<上田麗奈>「君は冥土様。」インタビュー(2) 雪の変化 自分はドジっ子?
雪と人好の会話のテンポ感が重要になってくる。雪はただ淡々としているだけでなく、会話の中でテンションが上がる瞬間もある。
「最初のテストが終わったタイミングで監督から『人好さんのテンションをもっと上げてほしい』というお話がありました。『雪はより淡々とロボット感を出し、2人のメリハリをつけ、その差の面白さを生かすようなお芝居をしてほしい』ということでして、そこを意識しながら演じていました。雪はボケているつもりはなく、真面目な結果としてボケになってしまうところがあります。自分が得意なことになるとドヤ顔をきめたりもしますが、その際はどこまでギアを上げていいのかな?と悩んだりもしました。最初にトップギアでやってみたところOKをいただけたので、以降は、コミカルなシーンでは思い切って感情のギアを上げることを意識しました。切り替えが難しかったですが、すごく楽しかったです」
◇ありのままの自分を取り戻していく
雪は、人好との同居生活の中で変化していくことになる。
「最初はロボットのように入力、出力しているだけみたいな感じですが、ありのままの自分を取り戻していき、素直さがどんどん表に出て、表情豊かになっていきます。『……』も最初は何も入れていなかったのですが、後半はニュアンスを入れてみたり、息遣いもどんどん増やしています。この場に存在しても大丈夫なんだ……と安心を得て、相手に感謝し、もっと何かしてあげたいと寄り添っていきます。そこがすごく大事で、自分自身のことも受けとめられるという安心がキーワードになっているかもしれません」
放送に向けて「人好君は与えるだけではなくて、2人が一緒にいることで人好君もきっと救われている部分もあります。人好君と雪がお互い救われていく様子、どんどん自分らしさを取り戻していく雪を見守っていただければ。人のために動ける人たちばかりの作品なので、他者への思いやりを感じて、優しい気持ちになっていただけたらと思います」と語る上田さん。

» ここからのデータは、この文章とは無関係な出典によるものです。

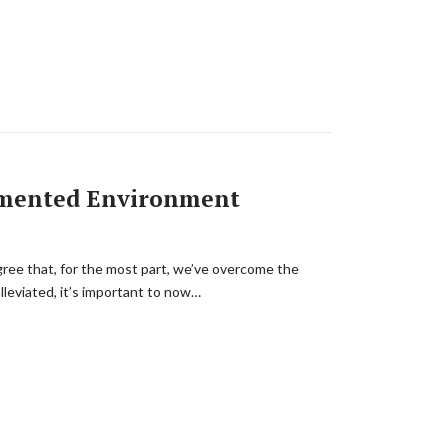
agmented Environment
gree that, for the most part, we’ve overcome the
lleviated, it’s important to now…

最後に「雪はドジっ子だが、上田さんは?」と聞いてみると「ドジな方ですね。普段から凡ミスが多いんです。何もないところでつまずきますし……。地図は読めるし、方向音痴でもないのですけど、人と一緒にいると、集中力がそがれてしまって、反対に歩き始めちゃったり……。マルチタスクではないんですね」と笑顔で話していた。